**WORK REQUEST**
Pictures aside, return all of the records exactly as they stand.

**SOURCE MATERIAL**
┌──
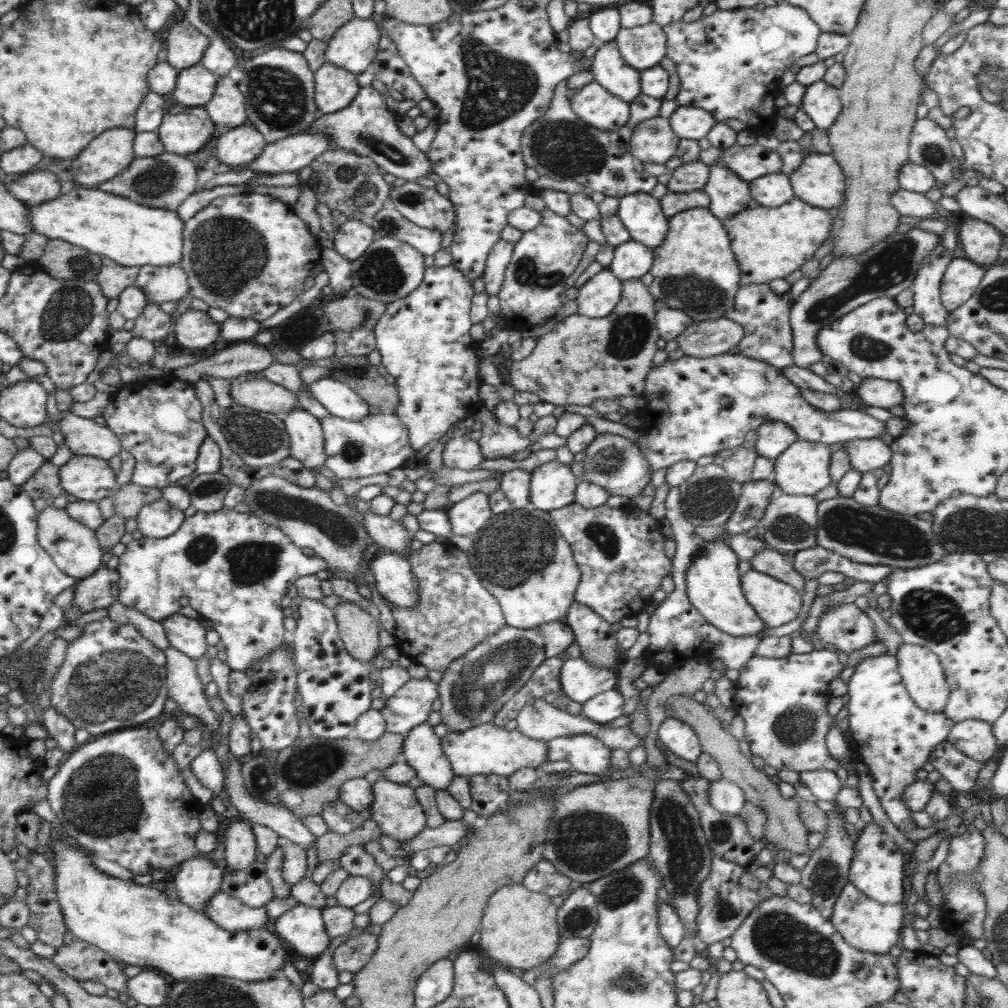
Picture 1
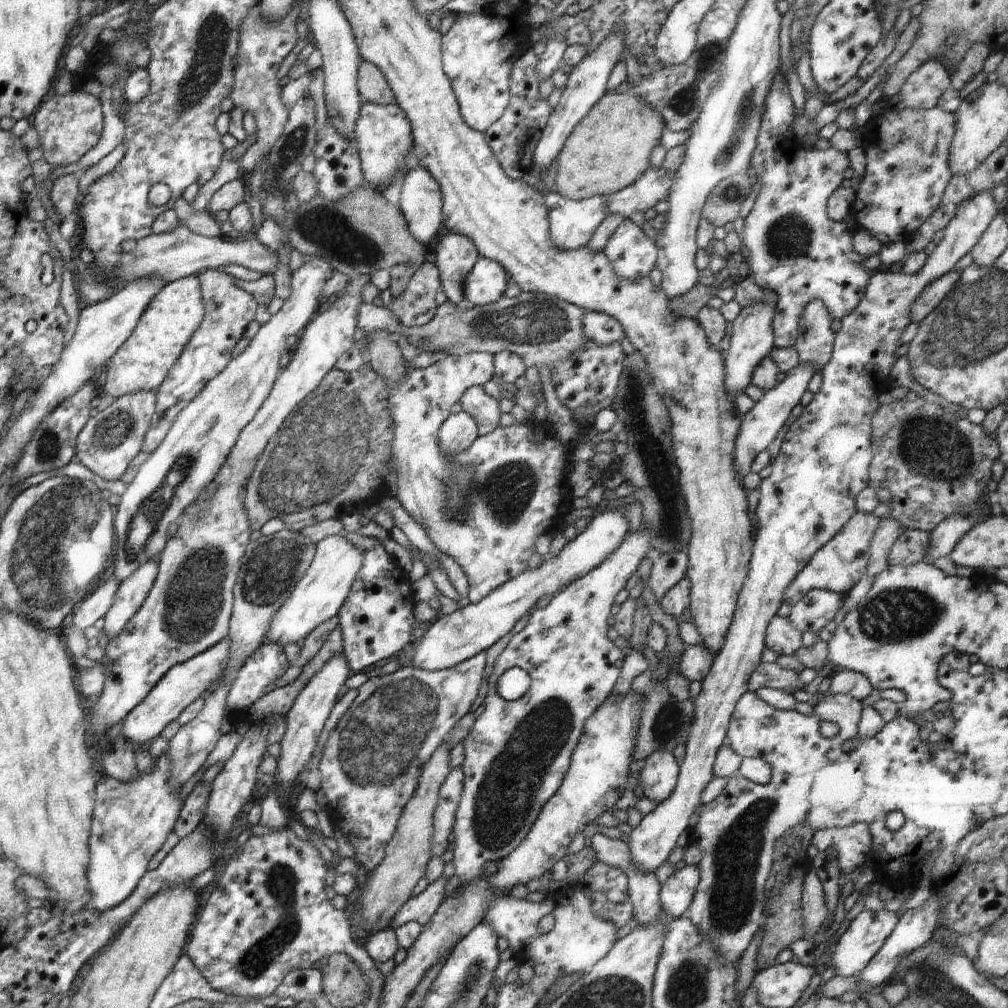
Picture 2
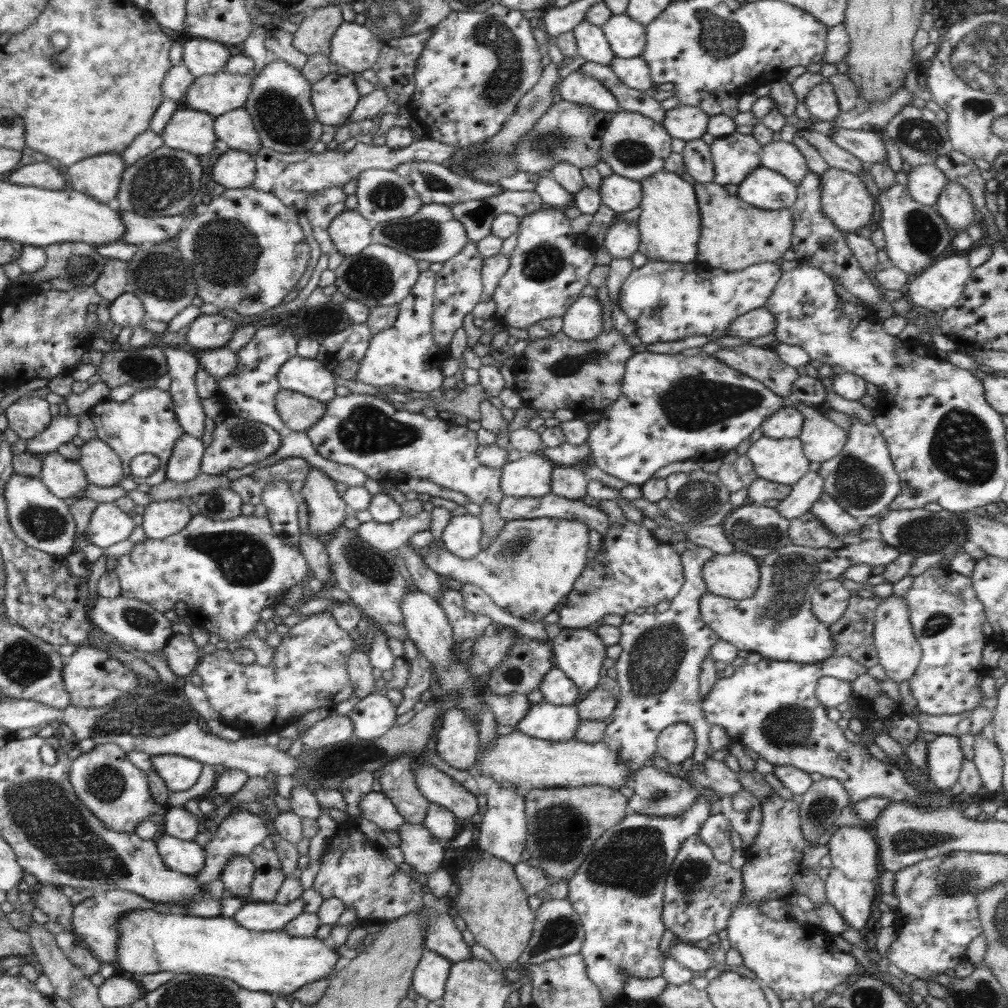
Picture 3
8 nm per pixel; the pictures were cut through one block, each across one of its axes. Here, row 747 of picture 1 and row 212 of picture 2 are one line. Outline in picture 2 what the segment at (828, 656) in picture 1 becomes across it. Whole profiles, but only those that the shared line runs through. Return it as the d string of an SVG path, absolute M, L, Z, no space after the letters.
M776 73L775 78L773 79L772 87L770 88L768 97L765 101L764 113L761 119L761 130L759 131L759 136L757 139L757 146L752 154L751 164L754 167L754 172L756 173L753 180L760 180L762 188L758 192L758 199L754 204L754 208L747 218L744 218L744 232L742 232L742 244L746 247L746 250L750 252L750 258L756 258L756 262L749 259L744 259L748 263L749 274L748 276L752 277L754 281L758 284L761 289L774 291L778 294L778 301L774 307L773 311L773 347L778 349L784 349L787 347L792 347L797 338L797 333L799 330L799 321L802 319L802 314L806 309L806 306L813 302L814 300L821 301L824 304L825 310L829 315L829 318L832 320L841 320L843 317L846 317L848 314L851 314L852 311L858 307L858 304L862 301L862 298L865 294L865 287L868 285L869 279L871 278L871 271L866 271L862 268L860 263L865 260L862 259L854 250L853 250L853 234L854 230L848 230L844 222L835 222L830 220L826 215L826 206L827 200L830 199L830 196L834 193L834 190L837 190L844 179L843 172L846 168L849 167L849 158L848 154L839 152L838 150L832 149L831 147L828 150L818 150L815 148L805 149L802 146L802 142L797 135L797 130L795 127L795 107L794 102L792 102L792 96L790 96L789 83L787 82L787 76L782 73Z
└──
**EXERCISE OUTPUT**
Picture 1
Picture 2
Picture 3
8 nm per pixel; the pictures were cut through one block, each across one of its axes. Here, row 747 of picture 1 and row 212 of picture 2 are one line. Outline in picture 2 what the segment at (828, 656) in picture 1 becomes across it. Whole profiles, but only those that the shared line runs through. Return it as the d string of an SVG path, absolute M, L, Z, no space after the letters.
M776 73L775 78L773 79L772 87L770 88L768 97L765 101L764 113L761 119L761 130L759 131L759 136L757 139L757 146L752 154L751 164L754 167L754 172L756 173L753 180L760 180L762 188L758 192L758 199L754 204L754 208L747 218L744 218L744 232L742 232L742 244L746 247L746 250L750 252L750 258L756 258L756 262L749 259L744 259L748 263L749 274L748 276L752 277L754 281L758 284L761 289L774 291L778 294L778 301L774 307L773 311L773 347L778 349L784 349L787 347L792 347L797 338L797 333L799 330L799 321L802 319L802 314L806 309L806 306L813 302L814 300L821 301L824 304L825 310L829 315L829 318L832 320L841 320L843 317L846 317L848 314L851 314L852 311L858 307L858 304L862 301L862 298L865 294L865 287L868 285L869 279L871 278L871 271L866 271L862 268L860 263L865 260L862 259L854 250L853 250L853 234L854 230L848 230L844 222L835 222L830 220L826 215L826 206L827 200L830 199L830 196L834 193L834 190L837 190L844 179L843 172L846 168L849 167L849 158L848 154L839 152L838 150L832 149L831 147L828 150L818 150L815 148L805 149L802 146L802 142L797 135L797 130L795 127L795 107L794 102L792 102L792 96L790 96L789 83L787 82L787 76L782 73Z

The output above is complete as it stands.